Amish children killed after truck hits horse-drawn buggy
Two children have been killed after a truck hit an Amish horse-drawn buggy in Michigan.
The two children were among seven people thrown from the carriage after it was hit from behind in Algansee Township, a small farming community near Michigan’s borders with Indiana and Ohio.
The children, two and six, died at the scene.
Two other children, aged three and four, were taken to hospital with life-threatening injuries.
A woman from the carriage was also seriously injured.
ABC News reported that the truck driver was drunk at the time and is being held in Branch County Jail.

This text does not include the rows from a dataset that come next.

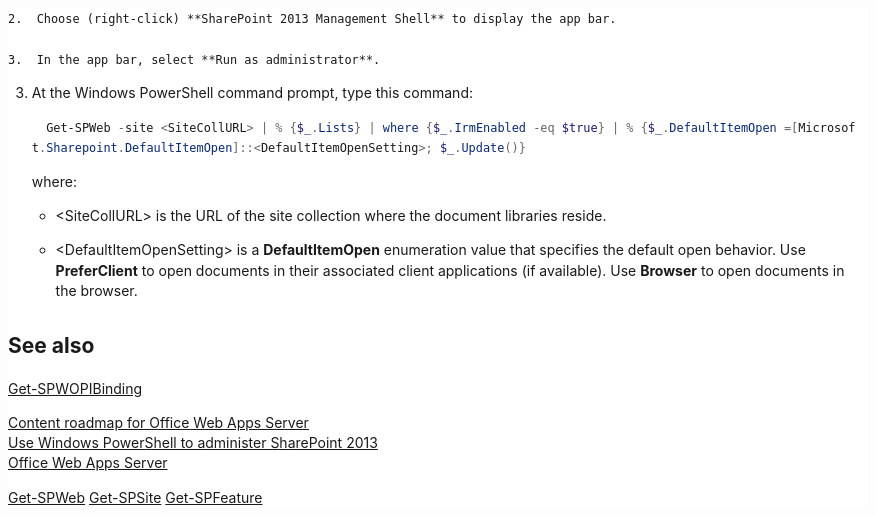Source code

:     2.  Choose (right-click) **SharePoint 2013 Management Shell** to display the app bar.
    
    3.  In the app bar, select **Run as administrator**.

3.  At the Windows PowerShell command prompt, type this command:
    
      ```PowerShell
        Get-SPWeb -site <SiteCollURL> | % {$_.Lists} | where {$_.IrmEnabled -eq $true} | % {$_.DefaultItemOpen =[Microsoft.Sharepoint.DefaultItemOpen]::<DefaultItemOpenSetting>; $_.Update()}
      ```
    
    where:
    
      - \<SiteCollURL\> is the URL of the site collection where the document libraries reside.
    
      - \<DefaultItemOpenSetting\> is a **DefaultItemOpen** enumeration value that specifies the default open behavior. Use **PreferClient** to open documents in their associated client applications (if available). Use **Browser** to open documents in the browser.

## See also


[Get-SPWOPIBinding](https://docs.microsoft.com/en-us/powershell/module/sharepoint-server/Get-SPWOPIBinding?view=sharepoint-ps)  


[Content roadmap for Office Web Apps Server](content-roadmap-for-office-web-apps-server.md)  
[Use Windows PowerShell to administer SharePoint 2013](https://docs.microsoft.com/en-us/powershell/module/sharepoint-server/?view=sharepoint-ps)  
[Office Web Apps Server](office-web-apps-server.md)  


[Get-SPWeb](https://technet.microsoft.com/en-us/library/ff607807\(v=office.15\))  
[Get-SPSite](https://technet.microsoft.com/en-us/library/ff607950\(v=office.15\))  
[Get-SPFeature](https://technet.microsoft.com/en-us/library/ff607945\(v=office.15\))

He has not been publicly named.
There are between 10,000 and 15,000 Amish people living in Michigan, the sixth-highest Amish population behind Pennsylvania, Ohio, Indiana, Wisconsin and New York.

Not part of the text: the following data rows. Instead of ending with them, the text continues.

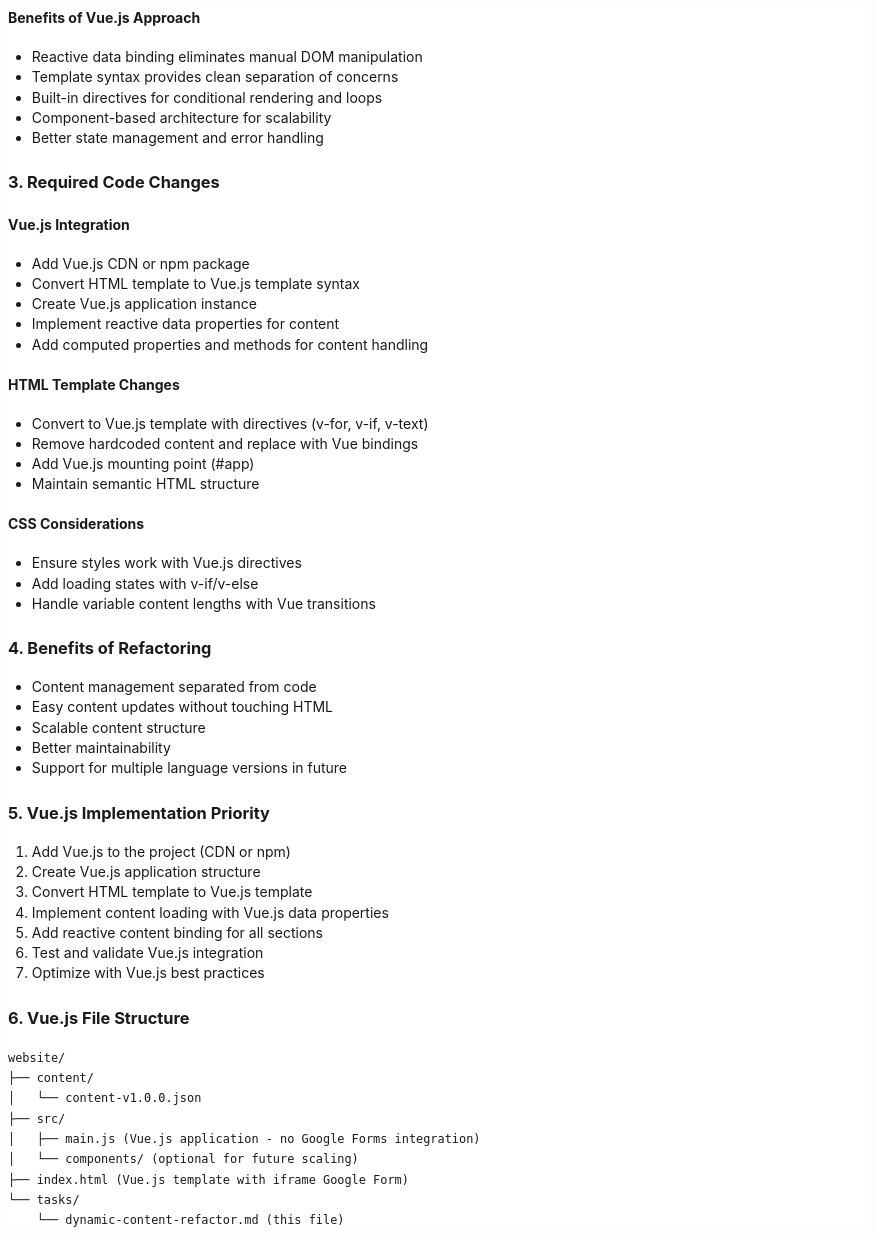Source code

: #### Benefits of Vue.js Approach
- Reactive data binding eliminates manual DOM manipulation
- Template syntax provides clean separation of concerns
- Built-in directives for conditional rendering and loops
- Component-based architecture for scalability
- Better state management and error handling

### 3. Required Code Changes

#### Vue.js Integration
- Add Vue.js CDN or npm package
- Convert HTML template to Vue.js template syntax
- Create Vue.js application instance
- Implement reactive data properties for content
- Add computed properties and methods for content handling

#### HTML Template Changes
- Convert to Vue.js template with directives (v-for, v-if, v-text)
- Remove hardcoded content and replace with Vue bindings
- Add Vue.js mounting point (#app)
- Maintain semantic HTML structure

#### CSS Considerations
- Ensure styles work with Vue.js directives
- Add loading states with v-if/v-else
- Handle variable content lengths with Vue transitions

### 4. Benefits of Refactoring
- Content management separated from code
- Easy content updates without touching HTML
- Scalable content structure
- Better maintainability
- Support for multiple language versions in future

### 5. Vue.js Implementation Priority
1. Add Vue.js to the project (CDN or npm)
2. Create Vue.js application structure
3. Convert HTML template to Vue.js template
4. Implement content loading with Vue.js data properties
5. Add reactive content binding for all sections
6. Test and validate Vue.js integration
7. Optimize with Vue.js best practices

### 6. Vue.js File Structure
```
website/
├── content/
│   └── content-v1.0.0.json
├── src/
│   ├── main.js (Vue.js application - no Google Forms integration)
│   └── components/ (optional for future scaling)
├── index.html (Vue.js template with iframe Google Form)
└── tasks/
    └── dynamic-content-refactor.md (this file)
```
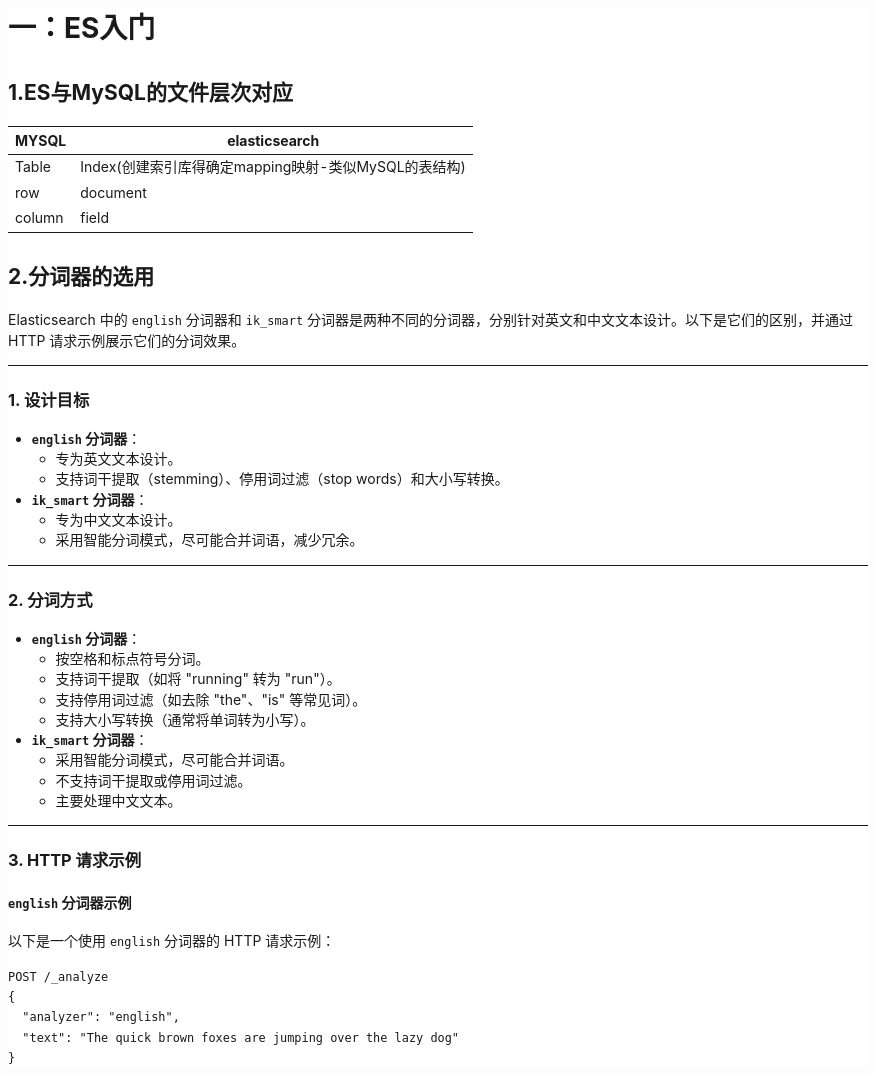# 一：ES入门

## 1.ES与MySQL的文件层次对应

| MYSQL  | elasticsearch                                        |
| ------ | ---------------------------------------------------- |
| Table  | Index(创建索引库得确定mapping映射-类似MySQL的表结构) |
| row    | document                                             |
| column | field                                                |

## 2.分词器的选用

Elasticsearch 中的 `english` 分词器和 `ik_smart` 分词器是两种不同的分词器，分别针对英文和中文文本设计。以下是它们的区别，并通过 HTTP 请求示例展示它们的分词效果。

---

### 1. **设计目标**
- **`english` 分词器**：
  - 专为英文文本设计。
  - 支持词干提取（stemming）、停用词过滤（stop words）和大小写转换。
- **`ik_smart` 分词器**：
  - 专为中文文本设计。
  - 采用智能分词模式，尽可能合并词语，减少冗余。

---

### 2. **分词方式**
- **`english` 分词器**：
  - 按空格和标点符号分词。
  - 支持词干提取（如将 "running" 转为 "run"）。
  - 支持停用词过滤（如去除 "the"、"is" 等常见词）。
  - 支持大小写转换（通常将单词转为小写）。
- **`ik_smart` 分词器**：
  - 采用智能分词模式，尽可能合并词语。
  - 不支持词干提取或停用词过滤。
  - 主要处理中文文本。

---

### 3. **HTTP 请求示例**

#### **`english` 分词器示例**
以下是一个使用 `english` 分词器的 HTTP 请求示例：

```http
POST /_analyze
{
  "analyzer": "english",
  "text": "The quick brown foxes are jumping over the lazy dog"
}
```
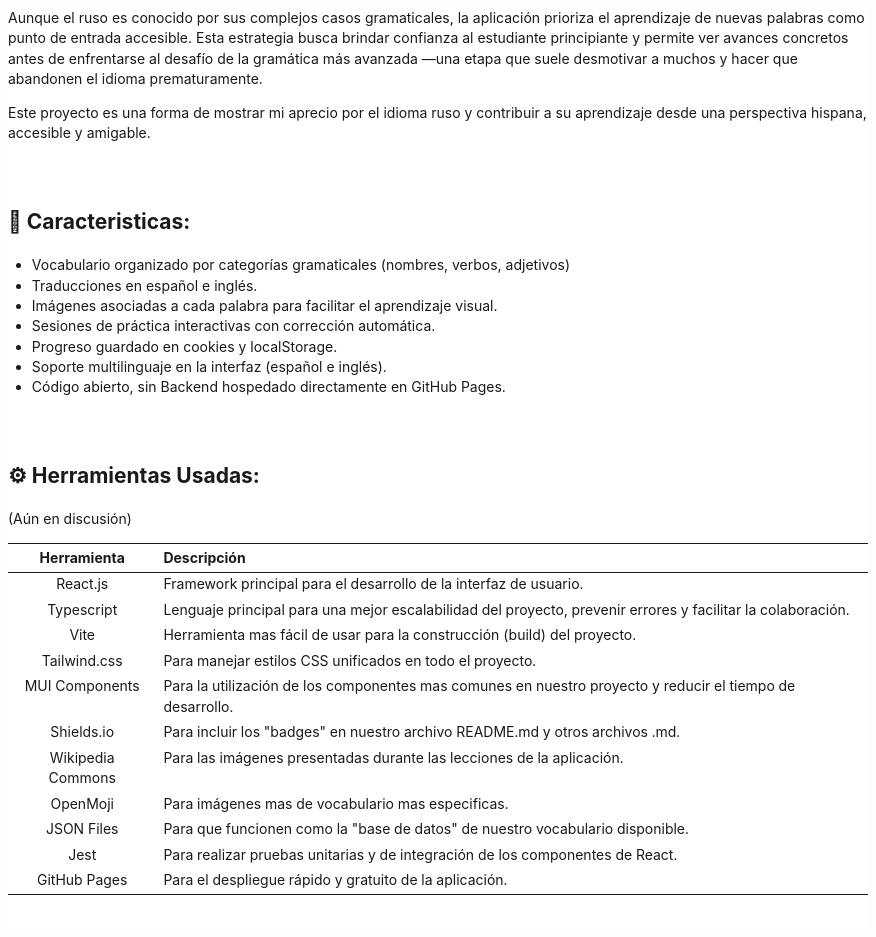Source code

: Aunque el ruso es conocido por sus complejos casos gramaticales, la aplicación prioriza el aprendizaje de nuevas palabras como punto de entrada accesible. Esta estrategia busca brindar confianza al estudiante principiante y permite ver avances concretos antes de enfrentarse al desafío de la gramática más avanzada —una etapa que suele desmotivar a muchos y hacer que abandonen el idioma prematuramente.

Este proyecto es una forma de mostrar mi aprecio por el idioma ruso y contribuir a su aprendizaje desde una perspectiva hispana, accesible y amigable.

<br>

## :sparkler: Caracteristicas:

- Vocabulario organizado por categorías gramaticales (nombres, verbos, adjetivos)
- Traducciones en español e inglés.
- Imágenes asociadas a cada palabra para facilitar el aprendizaje visual.
- Sesiones de práctica interactivas con corrección automática.
- Progreso guardado en cookies y localStorage.
- Soporte multilinguaje en la interfaz (español e inglés).
- Código abierto, sin Backend hospedado directamente en GitHub Pages.

<br>

## :gear: Herramientas Usadas:

(Aún en discusión)

| Herramienta | Descripción |
| :---------: | :---------- |
| React.js 	        | Framework principal para el desarrollo de la interfaz de usuario. |
| Typescript 	    | Lenguaje principal para una mejor escalabilidad del proyecto, prevenir errores y facilitar la colaboración. |
| Vite 				| Herramienta mas fácil de usar para la construcción (build) del proyecto. |
| Tailwind.css 	    | Para manejar estilos CSS unificados en todo el proyecto. |
| MUI Components    | Para la utilización de los componentes mas comunes en nuestro proyecto y reducir el tiempo de desarrollo. |
| Shields.io 		| Para incluir los "badges" en nuestro archivo README.md y otros archivos .md. |
| Wikipedia Commons | Para las imágenes presentadas durante las lecciones de la aplicación. |
| OpenMoji 		    | Para imágenes mas de vocabulario mas especificas. |
| JSON Files 	    | Para que funcionen como la "base de datos" de nuestro vocabulario disponible. |
| Jest 			    | Para realizar pruebas unitarias y de integración de los componentes de React. |
| GitHub Pages 		| Para el despliegue rápido y gratuito de la aplicación. |

<br>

Amish people accept basic Christian beliefs but have special interpretations on some aspects.
Many Amish – there are a number of different groups – are suspicious of modern technologies because they fear being closer to the outside world and having their values corrupted.
The Young Center for Anabaptist and Pietist Studies at Elizabethtown College in Lancaster, Pennsylvania, says that one reason they shun the use of cars is to keep their sense of community.
An article on the centre’s website says: “By bringing greater mobility, cars would pull the community apart, eroding local ties.
“Horse and buggy transportation keeps the community anchored in its local geographical base.”